How responsibility and accountability have been shifted to workers
In health and safety, the blame game is one of those things that is very difficult to stamp out. Like a virulent infection, it is resilient and persistent. It is all the things we wish health and safety could be.
Despite mostly well-meaning crusades, the cult(ure) of blame (like zero) has remained with us, with many in leadership convinced workers are most often the architects of their misfortune – just like it was 100 years ago.
If something occurs and it is undesirable, someone is to blame.
Many of those in health and safety have tried, strained against the tide. So it is not your fault and certainly not mine. Therein lies the problem.
We are victims of that which cannot be denied. Our humanity and genetics. When an undesirable event occurs, people are hardwired to find the culprit. Someone is to blame - and they must be found quickly.
Evolution has equipped us with a powerful brain. So powerful that we can rationalize almost anything. Our powerful brain helpfully fills in the blanks in reasoning and facts to create a compelling narrative that is often a complete fabrication.
Not you and me, but those others. Not those who are critical thinkers and analyze the facts. I was once at a safety conference and attended a session on critical thinking. The presenter was engaging. All I learned was that they did not understand critical thinking. I’m sure the reviews were good.
We live in a time where ideas become concepts, and concepts become theories. Theories become the truth. This is even though theories, by definition, are unproven concepts. Even despite the postulator of the theory clearly saying there is no empirical evidence to support the theory.
Things do not go sideways all at once. Things creep towards failure. Bad ideas and clouded reasoning lurk in the shadows, blossoming and spreading like mushrooms in the dark, fed by the dark hopes of many that they must be right.
In health and safety, we use many words and slogans. Surprisingly, they all have meanings that are not universally understood. Key words like accountability, responsibilities, and rights. All different things (hence the different words).
Accountability and responsibility are related. We all have responsibilities that can be delegated down through an organization. They can be delegated because accountability runs upward through organizations. This is the underlying tenet of health and safety law. The employer always is accountable for the safety of the workplace.
Rights are something unto themselves. They are, as some say, the aggregate of the capacities, powers, liberties, and privileges.
In the culture of blame, rights are not considered, and responsibilities are the weaponized ammunition of the blamethrower. Let me paint a picture of how this has evolved.
Learn more about the three worker rights under Canadian OHS laws here.
All workers have the right to refuse work they believe is unsafe. It is a power and liberty that can be invoked at any time. Its use is rare, and many realize this is a significant and troubling failure of the health and safety system at a fundamental level.
A right is a personal power and freedom to be exercised at the person’s discretion. Seems quite clear until we delve into what has happened over the past decade or so.
The language of that right has changed, not in legislation, but in the workplace. Few employers provide training to managers/leaders on rare work refusals. Many organizations do not have procedures for handling refusals that even meet the basic requirements of the law.
But all that aside, something curious occurred. Companies started framing worker rights, particularly the right to refuse, as the right and responsibility to refuse. Why is that? What does it mean?
If a worker does not exercise their right when the employer thinks they should have, they can be blamed. Sounds a bit absurd, I know.
Some companies now even put the responsibility to refuse unsafe work in the safety responsibilities of employees (workers only). This creeping change is quite prevalent in high-risk sectors.

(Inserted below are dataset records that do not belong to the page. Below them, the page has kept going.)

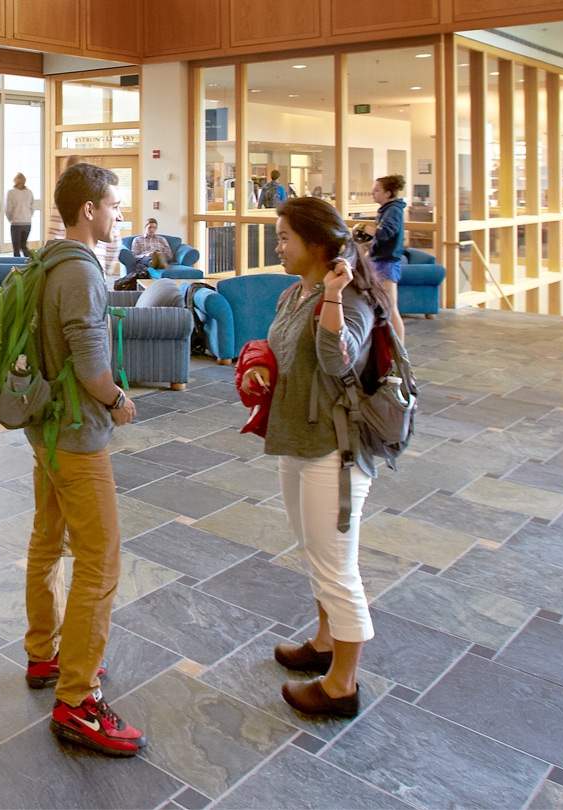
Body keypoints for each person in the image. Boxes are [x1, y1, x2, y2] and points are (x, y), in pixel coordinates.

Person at [238, 196, 389, 719]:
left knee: (337, 566)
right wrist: (261, 370)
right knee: (313, 552)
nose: (277, 246)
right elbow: (279, 350)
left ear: (319, 246)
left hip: (335, 450)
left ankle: (342, 685)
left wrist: (332, 296)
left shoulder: (353, 300)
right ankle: (325, 643)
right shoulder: (292, 294)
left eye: (284, 239)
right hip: (295, 440)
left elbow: (335, 360)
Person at [25, 162, 146, 758]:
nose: (119, 215)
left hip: (45, 426)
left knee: (48, 538)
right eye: (114, 206)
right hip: (76, 432)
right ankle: (78, 698)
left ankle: (44, 653)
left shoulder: (49, 259)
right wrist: (120, 401)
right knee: (100, 556)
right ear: (89, 209)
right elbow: (94, 368)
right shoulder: (82, 271)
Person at [359, 174, 407, 344]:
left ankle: (399, 351)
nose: (373, 192)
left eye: (377, 190)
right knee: (381, 305)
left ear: (387, 193)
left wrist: (365, 228)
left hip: (386, 263)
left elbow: (386, 233)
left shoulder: (393, 210)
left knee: (390, 306)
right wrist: (368, 246)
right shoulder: (387, 210)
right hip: (380, 260)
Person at [6, 173, 35, 257]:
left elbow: (9, 208)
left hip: (16, 223)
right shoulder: (29, 192)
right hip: (27, 223)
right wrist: (28, 217)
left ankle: (17, 265)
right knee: (23, 245)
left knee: (16, 248)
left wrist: (10, 219)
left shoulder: (11, 192)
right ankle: (29, 262)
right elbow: (32, 208)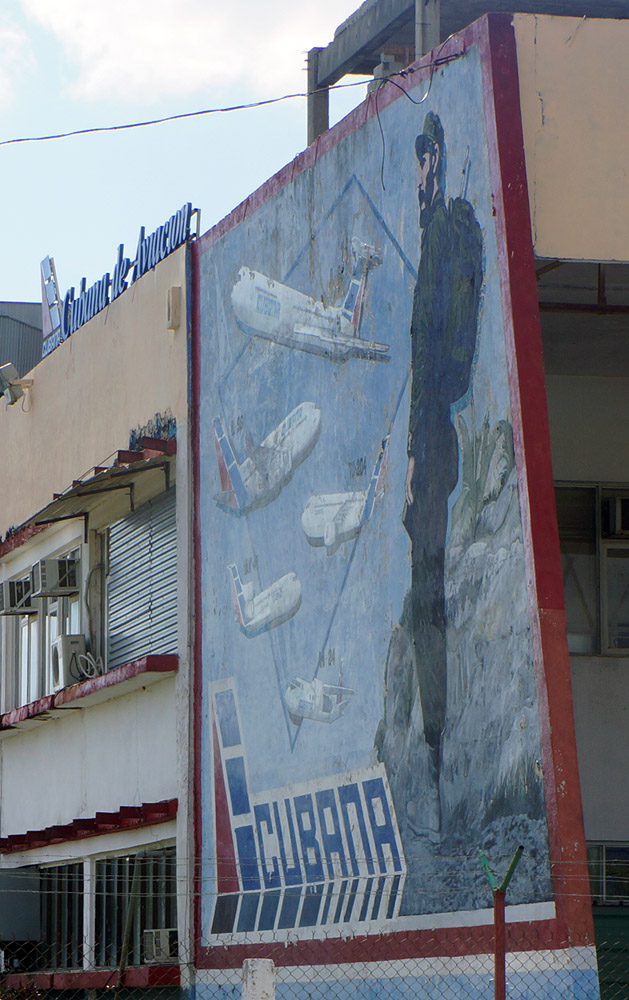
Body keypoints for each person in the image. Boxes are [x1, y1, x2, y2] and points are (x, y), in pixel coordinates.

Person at [402, 111, 483, 840]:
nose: (419, 179)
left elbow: (436, 368)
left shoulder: (445, 236)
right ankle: (430, 746)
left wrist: (416, 460)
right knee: (422, 593)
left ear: (438, 161)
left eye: (423, 164)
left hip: (434, 444)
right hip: (427, 447)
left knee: (427, 594)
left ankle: (434, 751)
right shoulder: (441, 237)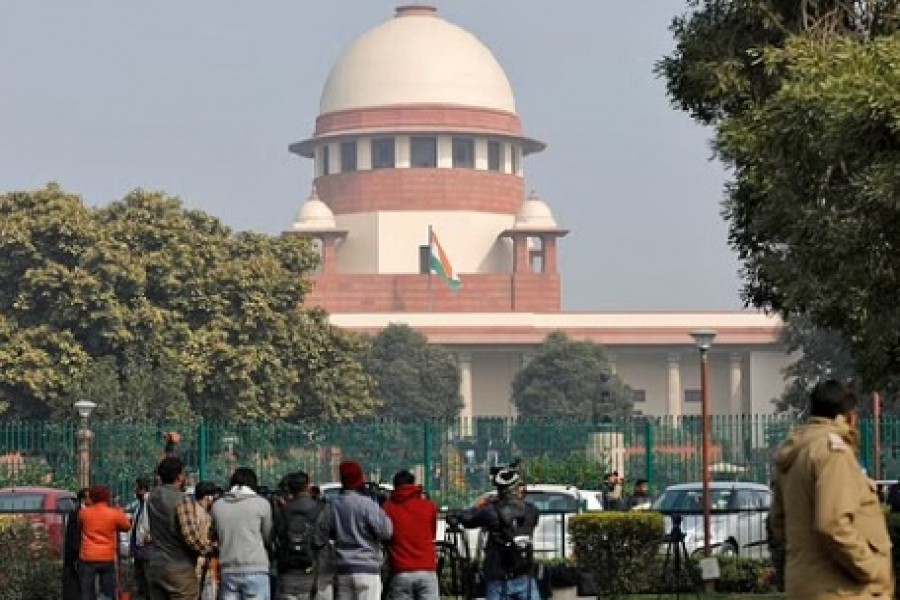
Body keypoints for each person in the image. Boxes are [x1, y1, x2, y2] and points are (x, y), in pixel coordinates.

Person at [770, 380, 893, 600]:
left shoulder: (795, 453)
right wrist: (872, 568)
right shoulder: (833, 452)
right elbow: (833, 524)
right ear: (850, 416)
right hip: (842, 589)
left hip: (807, 583)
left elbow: (778, 522)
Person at [458, 467, 540, 600]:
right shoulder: (532, 511)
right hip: (525, 575)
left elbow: (466, 519)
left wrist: (479, 505)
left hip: (498, 578)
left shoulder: (490, 511)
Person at [317, 461, 393, 600]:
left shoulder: (333, 505)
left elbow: (320, 533)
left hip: (343, 568)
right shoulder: (367, 504)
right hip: (368, 568)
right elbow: (386, 531)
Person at [212, 467, 274, 600]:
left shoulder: (217, 506)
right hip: (256, 568)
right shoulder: (262, 504)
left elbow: (215, 535)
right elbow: (268, 536)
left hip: (228, 569)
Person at [146, 456, 200, 600]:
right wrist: (208, 548)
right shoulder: (182, 500)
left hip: (156, 566)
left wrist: (170, 447)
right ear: (180, 477)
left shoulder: (153, 496)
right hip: (179, 568)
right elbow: (191, 537)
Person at [382, 470, 439, 600]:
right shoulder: (429, 507)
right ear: (413, 484)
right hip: (427, 569)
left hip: (400, 571)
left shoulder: (388, 508)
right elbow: (432, 534)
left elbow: (385, 535)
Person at [275, 471, 332, 600]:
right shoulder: (321, 510)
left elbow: (276, 538)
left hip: (288, 576)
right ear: (307, 487)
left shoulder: (283, 512)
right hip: (315, 576)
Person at [78, 485, 132, 600]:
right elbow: (127, 526)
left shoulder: (84, 513)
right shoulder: (113, 514)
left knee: (86, 592)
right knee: (108, 592)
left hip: (88, 557)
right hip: (106, 557)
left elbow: (80, 526)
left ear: (92, 497)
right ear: (107, 497)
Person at [183, 481, 220, 600]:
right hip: (200, 561)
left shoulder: (194, 510)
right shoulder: (201, 514)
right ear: (207, 497)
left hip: (195, 563)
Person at [63, 487, 90, 600]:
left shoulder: (81, 511)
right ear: (84, 499)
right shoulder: (78, 513)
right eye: (90, 497)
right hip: (77, 553)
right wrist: (77, 554)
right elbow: (74, 535)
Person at [130, 477, 154, 599]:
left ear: (143, 489)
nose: (134, 491)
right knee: (141, 582)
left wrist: (150, 535)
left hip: (147, 548)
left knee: (148, 580)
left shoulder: (150, 502)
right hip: (139, 548)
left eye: (136, 488)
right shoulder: (140, 505)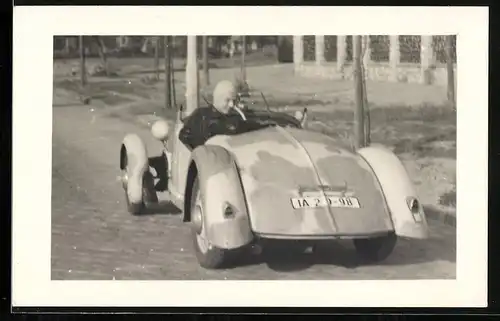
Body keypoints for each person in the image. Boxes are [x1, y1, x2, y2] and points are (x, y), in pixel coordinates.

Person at [178, 80, 246, 149]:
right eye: (227, 100)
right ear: (218, 98)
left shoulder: (235, 117)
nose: (231, 105)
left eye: (234, 101)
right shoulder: (201, 115)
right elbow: (184, 138)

Instead of a right to protect workers, giving them a final say to ensure their safety, they are responsible for using that right as the employer’s final barrier or protection. Exercising that right usually turns out poorly for workers forced to use that option. They are often seen as creating a problem instead of identifying one.

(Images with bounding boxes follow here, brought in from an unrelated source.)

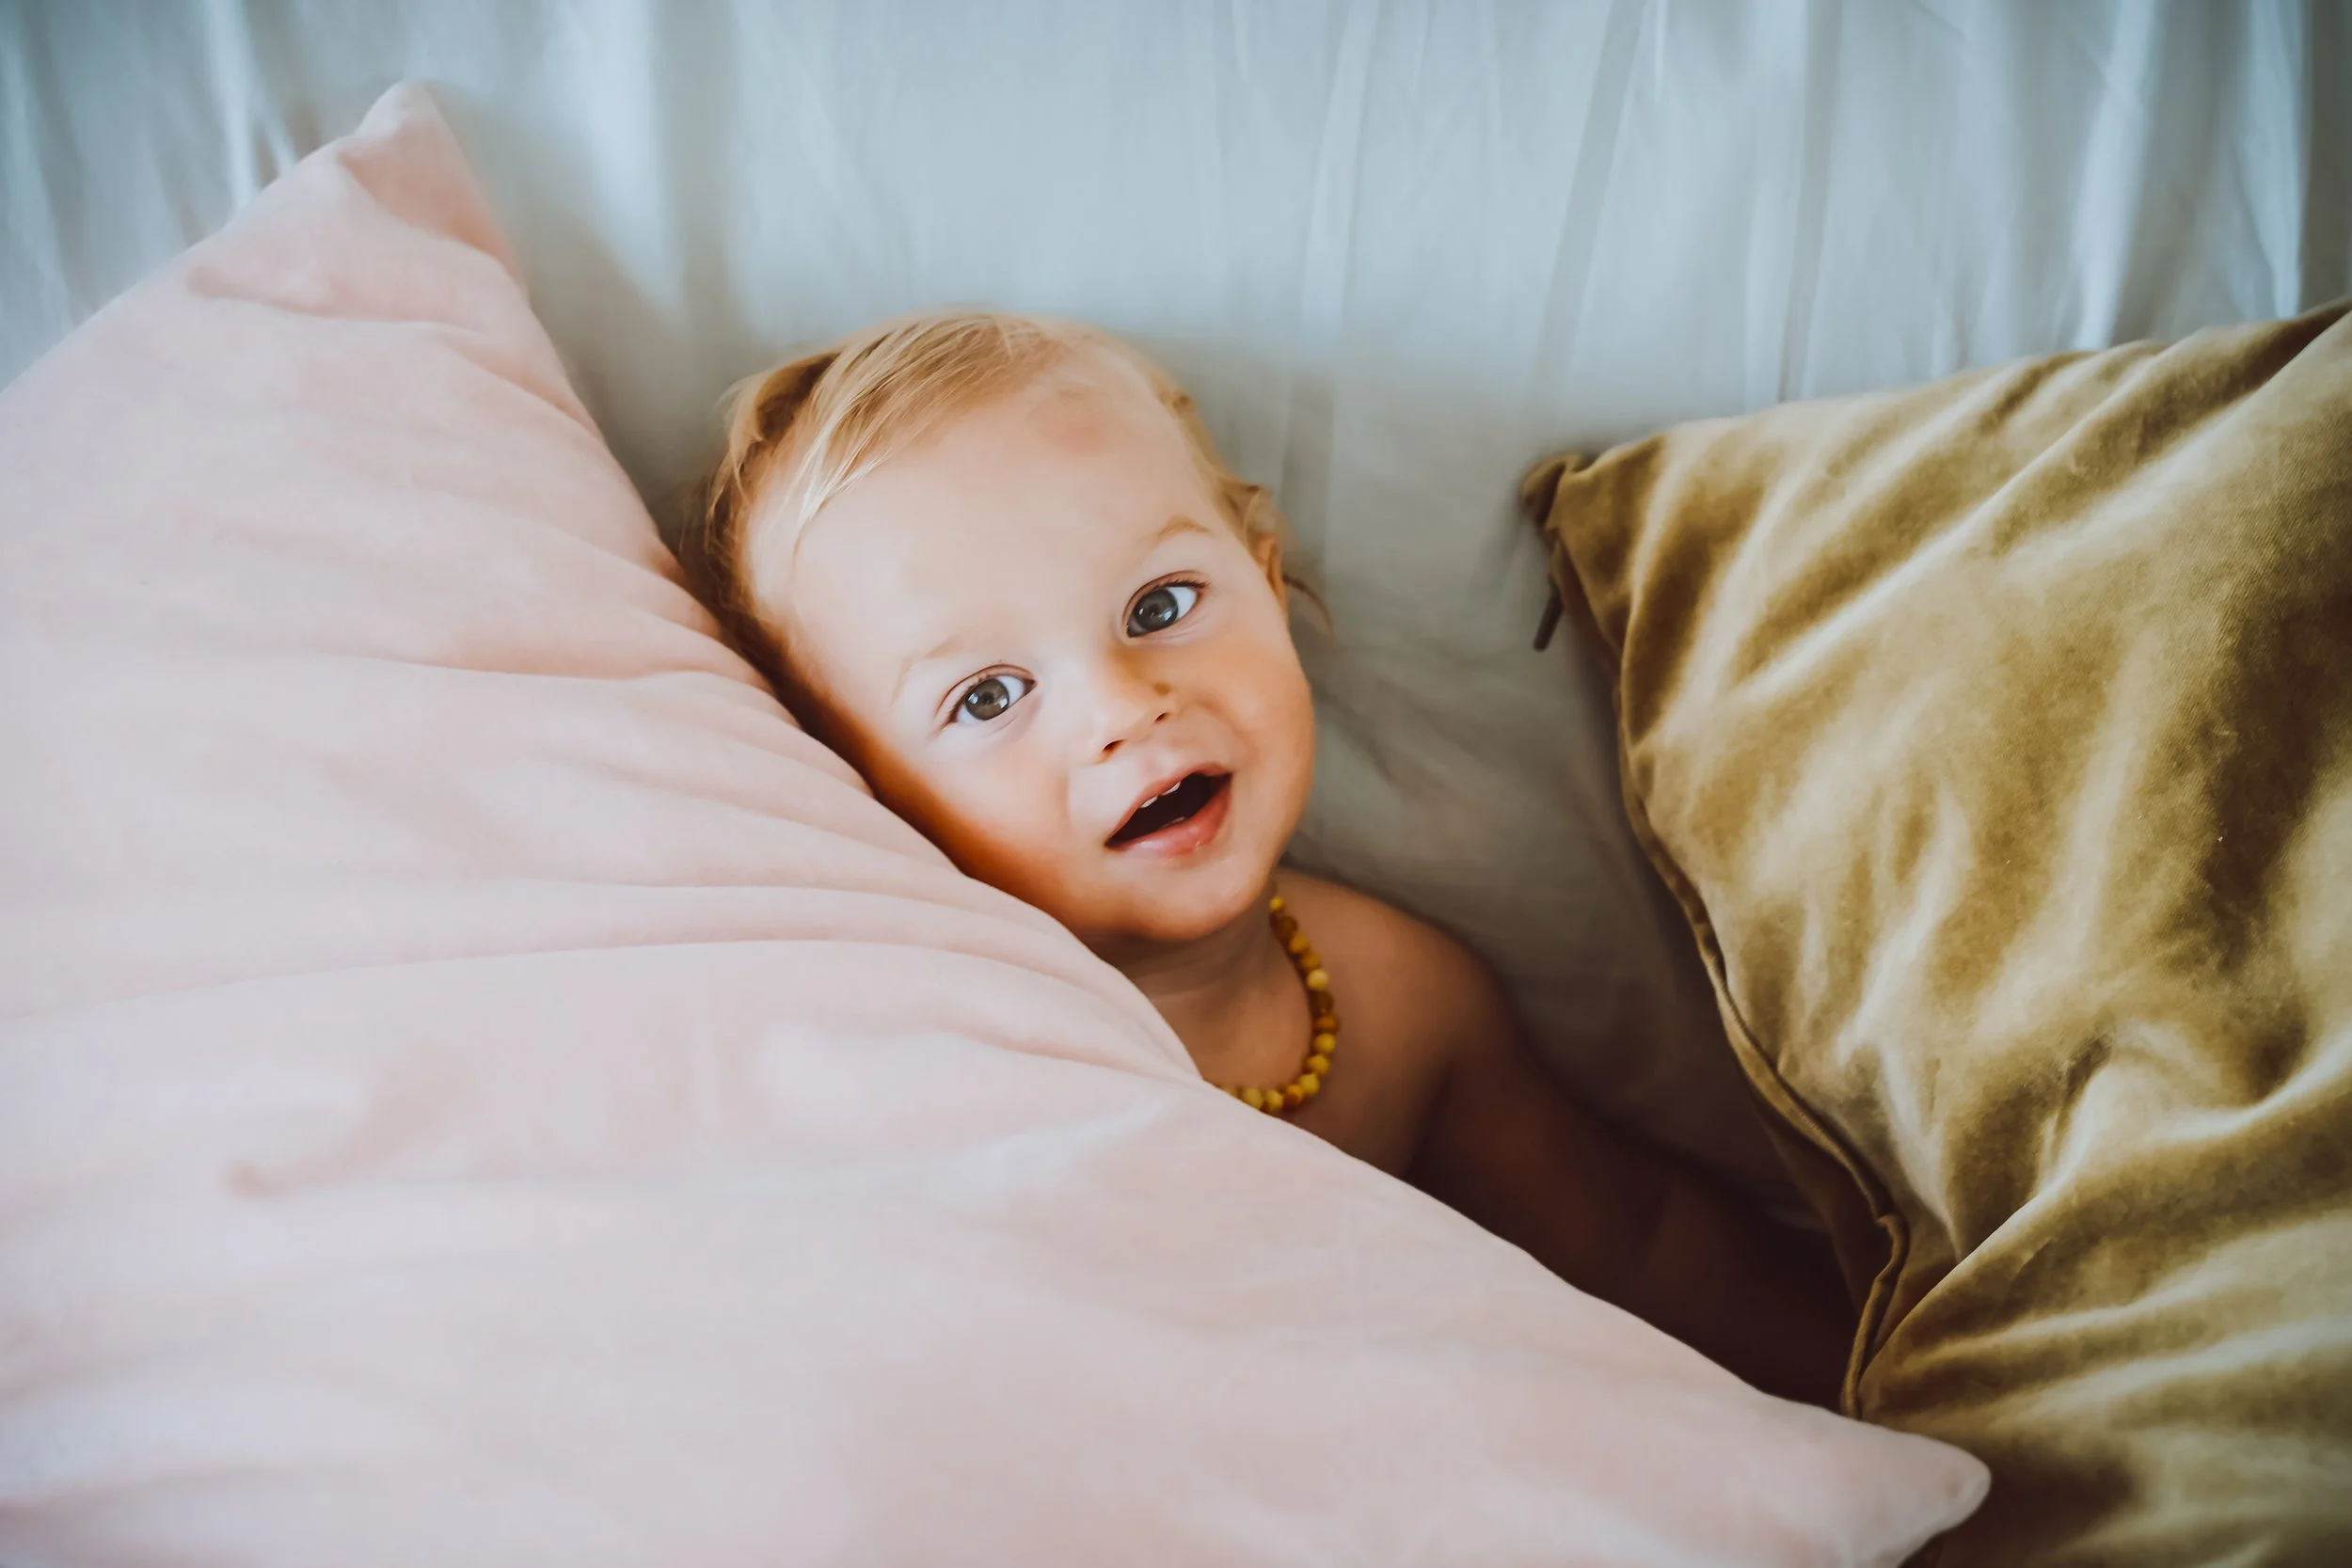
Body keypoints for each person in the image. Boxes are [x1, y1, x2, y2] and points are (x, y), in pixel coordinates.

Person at [686, 310, 1851, 1404]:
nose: (1123, 706)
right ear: (856, 790)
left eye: (1158, 604)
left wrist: (1886, 1397)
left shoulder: (1393, 995)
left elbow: (1632, 1236)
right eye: (987, 694)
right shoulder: (970, 1063)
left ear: (1268, 578)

Now we see incident investigations that show that the worker failed to refuse the unsafe work, which makes it their fault. Clear and certain. Sounds extreme? Maybe, but this is not unique and certainly not isolated.

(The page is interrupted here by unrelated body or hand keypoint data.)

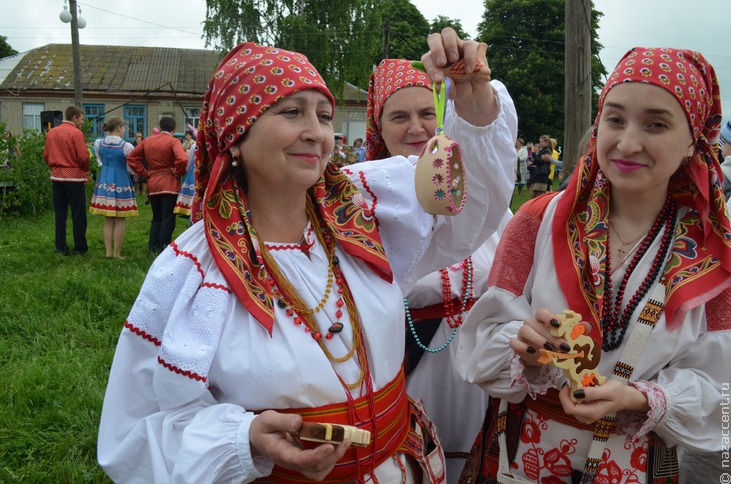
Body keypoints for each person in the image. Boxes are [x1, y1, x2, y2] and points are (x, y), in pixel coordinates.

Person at [97, 34, 516, 483]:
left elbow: (469, 207)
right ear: (235, 139)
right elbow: (138, 427)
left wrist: (472, 104)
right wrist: (244, 437)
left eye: (323, 115)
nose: (316, 132)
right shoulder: (193, 271)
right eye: (291, 112)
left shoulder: (361, 214)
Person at [455, 47, 731, 483]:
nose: (627, 142)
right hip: (519, 458)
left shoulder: (714, 256)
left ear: (693, 142)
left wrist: (642, 398)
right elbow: (478, 347)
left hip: (634, 466)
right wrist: (527, 348)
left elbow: (723, 396)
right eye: (615, 119)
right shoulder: (537, 221)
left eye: (656, 124)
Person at [362, 51, 516, 483]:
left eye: (427, 113)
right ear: (379, 127)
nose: (416, 128)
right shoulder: (363, 208)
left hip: (478, 371)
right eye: (399, 116)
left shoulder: (486, 205)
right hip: (410, 365)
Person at [127, 116, 188, 254]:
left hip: (153, 183)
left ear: (159, 127)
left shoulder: (147, 141)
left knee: (156, 217)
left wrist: (145, 173)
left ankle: (153, 248)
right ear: (174, 129)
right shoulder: (173, 141)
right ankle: (164, 248)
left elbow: (131, 158)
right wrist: (178, 172)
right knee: (168, 217)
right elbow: (183, 159)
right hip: (170, 183)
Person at [43, 105, 90, 255]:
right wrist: (86, 169)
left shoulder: (51, 132)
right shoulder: (76, 133)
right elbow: (83, 156)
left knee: (60, 214)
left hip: (57, 176)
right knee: (78, 214)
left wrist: (54, 165)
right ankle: (80, 247)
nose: (82, 122)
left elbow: (46, 155)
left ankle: (60, 247)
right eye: (81, 119)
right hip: (74, 177)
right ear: (74, 118)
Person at [89, 116, 138, 258]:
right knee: (120, 218)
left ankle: (108, 252)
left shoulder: (99, 143)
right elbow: (131, 167)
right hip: (121, 180)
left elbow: (99, 161)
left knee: (108, 218)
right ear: (118, 128)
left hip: (104, 180)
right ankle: (116, 253)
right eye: (123, 127)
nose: (124, 130)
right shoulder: (126, 146)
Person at [132, 132, 148, 198]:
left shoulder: (144, 146)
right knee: (136, 179)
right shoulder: (133, 146)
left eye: (139, 140)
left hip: (144, 164)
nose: (137, 141)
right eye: (137, 140)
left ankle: (143, 192)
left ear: (142, 140)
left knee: (144, 179)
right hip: (136, 164)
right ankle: (137, 191)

Take, for example, the use of worker hazard assessments. Workers are supposed to be involved. However, they are now held responsible for identifying and mitigating hazards (an employer’s legal duty). Worker failure to identify and mitigate a hazard is one of the leading causes of incidents?
What started out as everyone (read no one) being responsible for workplace safety became workers being empowered to be responsible for their own safety and held responsible for it by the employer.
Employers now tell workers they are responsible for their own safety and that of others. They are responsible for using their rights to protect the employer, and unsafe acts will never be tolerated. It is cult(ure) of blame. Engineered to blame the worker for any incident.
Incident investigations tend to have a subjective component and are not immune from bias. Regulators may buy into the argument that workers are responsible.
It is frustrating, you see, when the expensive and shiny safety program/system fails. Finding the causes can be challenging, time-consuming, and less satisfying. Perhaps hedging your bets is the best approach. You can convince workers of two things. First, safety is a priority, and second, it is their responsibility. Accountability and rights be damned.
Have we unwittingly filled our blamethrower with made up responsibilities so we can blaze a wide swath through the weeds of failure? The scorched earth of blame is devoid of facts or respect. Looks safe, though.